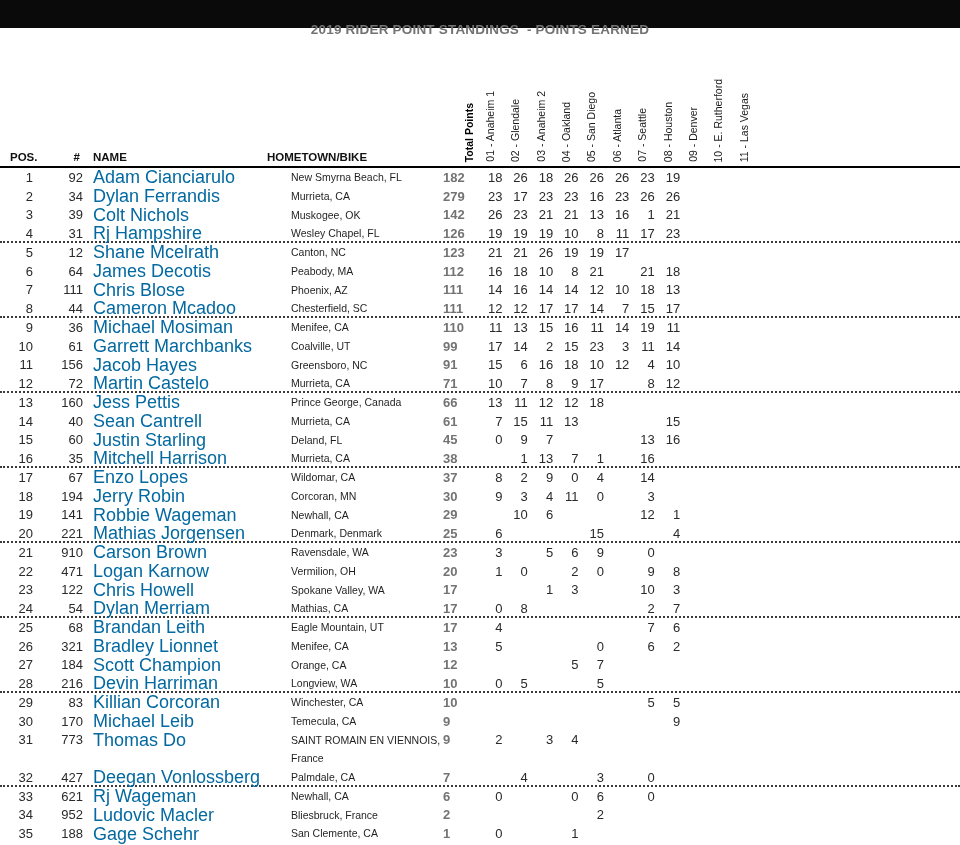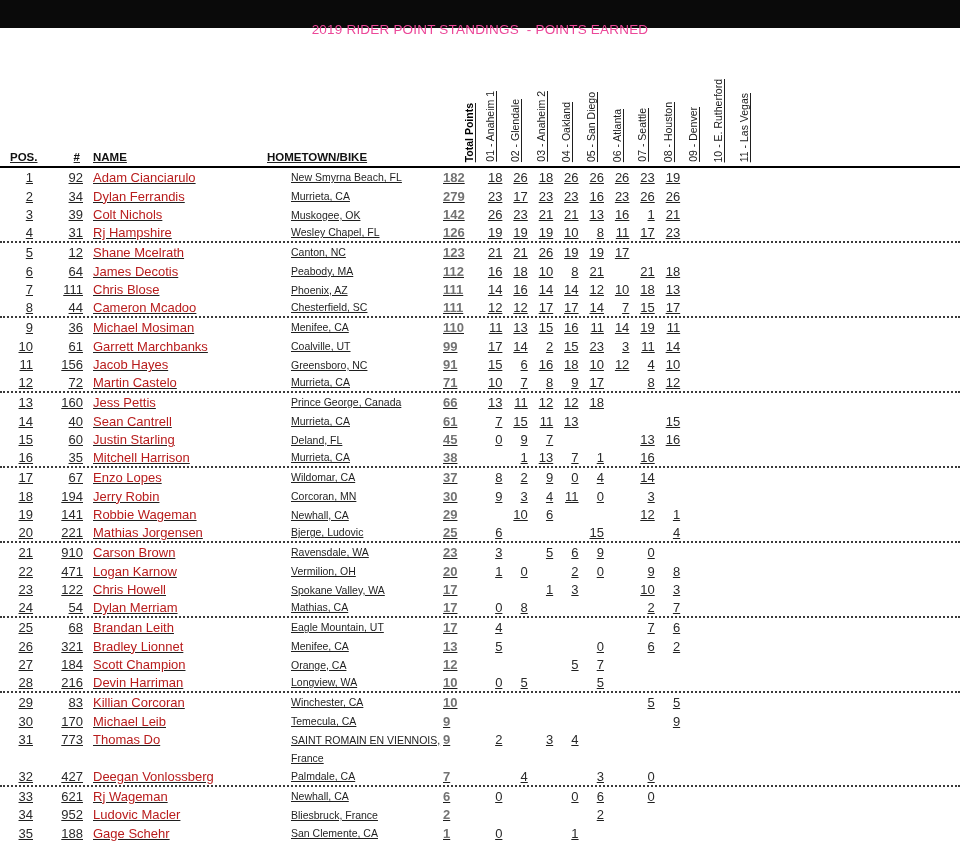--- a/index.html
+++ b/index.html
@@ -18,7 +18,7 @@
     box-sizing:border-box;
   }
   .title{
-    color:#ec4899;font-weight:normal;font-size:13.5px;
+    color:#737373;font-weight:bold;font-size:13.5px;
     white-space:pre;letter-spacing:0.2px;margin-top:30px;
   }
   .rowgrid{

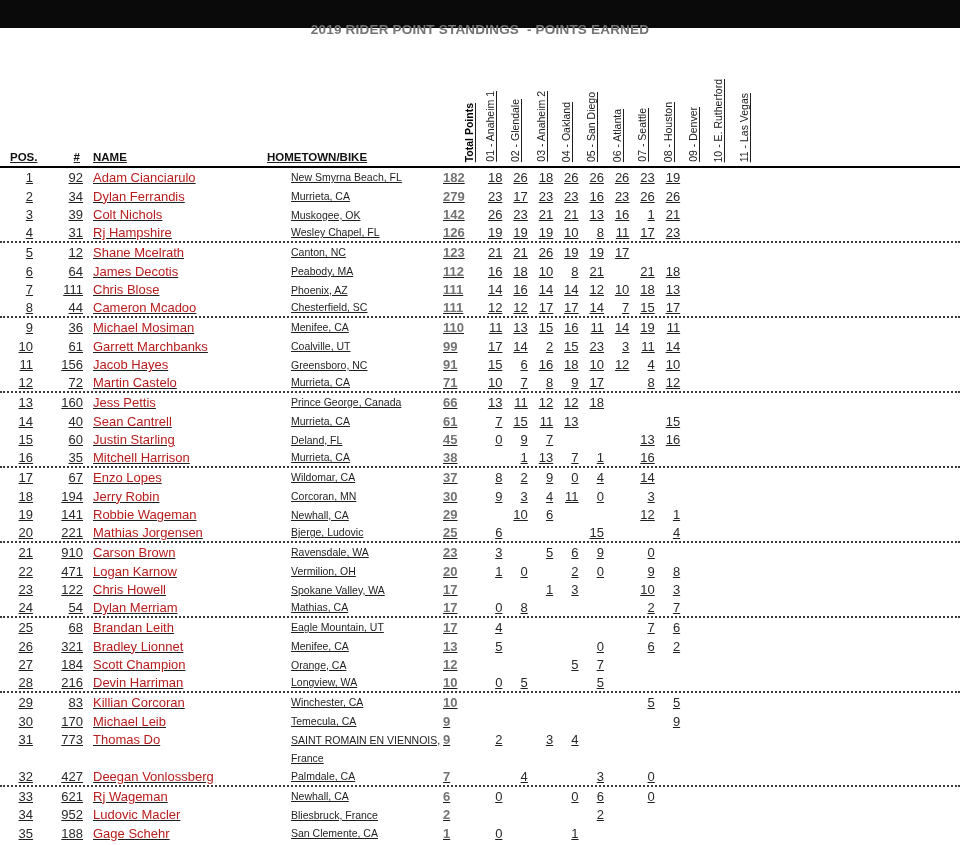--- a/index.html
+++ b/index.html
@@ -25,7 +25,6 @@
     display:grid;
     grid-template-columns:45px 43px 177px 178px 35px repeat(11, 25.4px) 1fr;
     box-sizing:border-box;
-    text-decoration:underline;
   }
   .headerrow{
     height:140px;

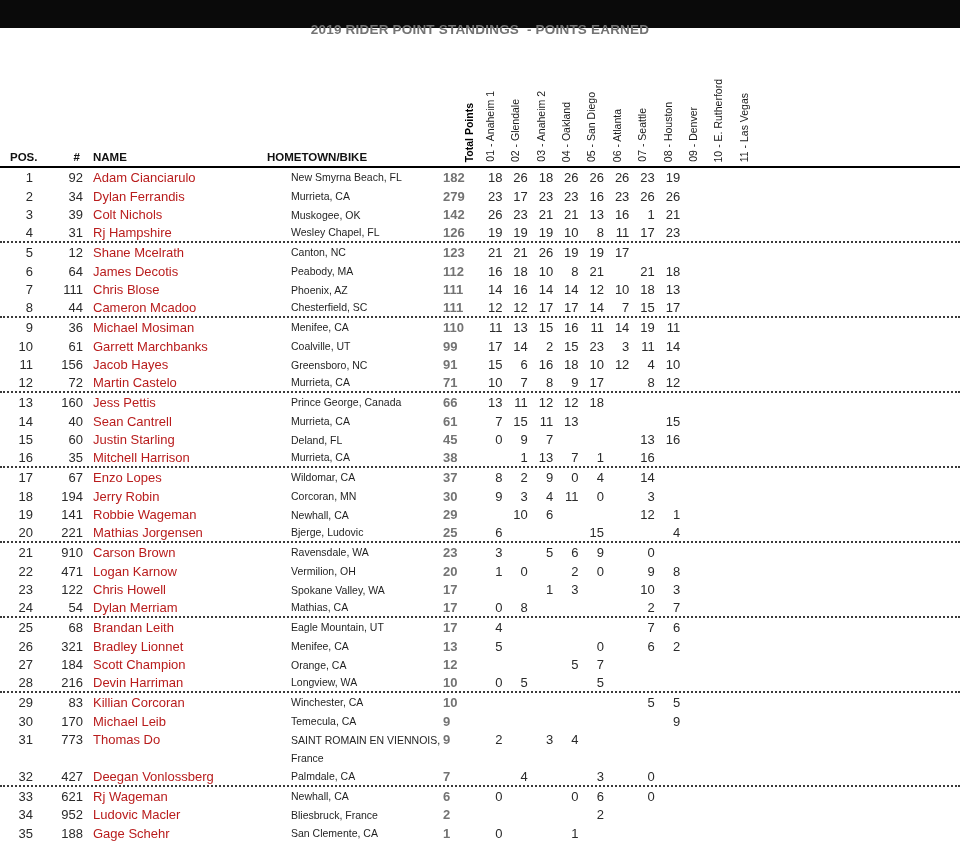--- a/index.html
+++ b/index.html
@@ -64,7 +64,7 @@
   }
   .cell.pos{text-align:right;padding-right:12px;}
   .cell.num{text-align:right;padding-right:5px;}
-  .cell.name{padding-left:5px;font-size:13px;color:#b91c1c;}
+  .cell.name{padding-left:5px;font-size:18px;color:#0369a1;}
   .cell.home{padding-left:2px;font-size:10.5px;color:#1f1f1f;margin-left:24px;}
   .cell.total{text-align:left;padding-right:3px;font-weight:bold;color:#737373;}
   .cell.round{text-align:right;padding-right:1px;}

> _WHAT TO WORK ON_
Set down the data above exactly as written. Omit the pictures.

> _RESPONSE TO THIS TASK_
--- a/index.html
+++ b/index.html
@@ -18,7 +18,7 @@
     box-sizing:border-box;
   }
   .title{
-    color:#ec4899;font-weight:normal;font-size:13.5px;
+    color:#737373;font-weight:bold;font-size:13.5px;
     white-space:pre;letter-spacing:0.2px;margin-top:30px;
   }
   .rowgrid{

--- a/index.html
+++ b/index.html
@@ -25,7 +25,6 @@
     display:grid;
     grid-template-columns:45px 43px 177px 178px 35px repeat(11, 25.4px) 1fr;
     box-sizing:border-box;
-    text-decoration:underline;
   }
   .headerrow{
     height:140px;

--- a/index.html
+++ b/index.html
@@ -64,7 +64,7 @@
   }
   .cell.pos{text-align:right;padding-right:12px;}
   .cell.num{text-align:right;padding-right:5px;}
-  .cell.name{padding-left:5px;font-size:13px;color:#b91c1c;}
+  .cell.name{padding-left:5px;font-size:18px;color:#0369a1;}
   .cell.home{padding-left:2px;font-size:10.5px;color:#1f1f1f;margin-left:24px;}
   .cell.total{text-align:left;padding-right:3px;font-weight:bold;color:#737373;}
   .cell.round{text-align:right;padding-right:1px;}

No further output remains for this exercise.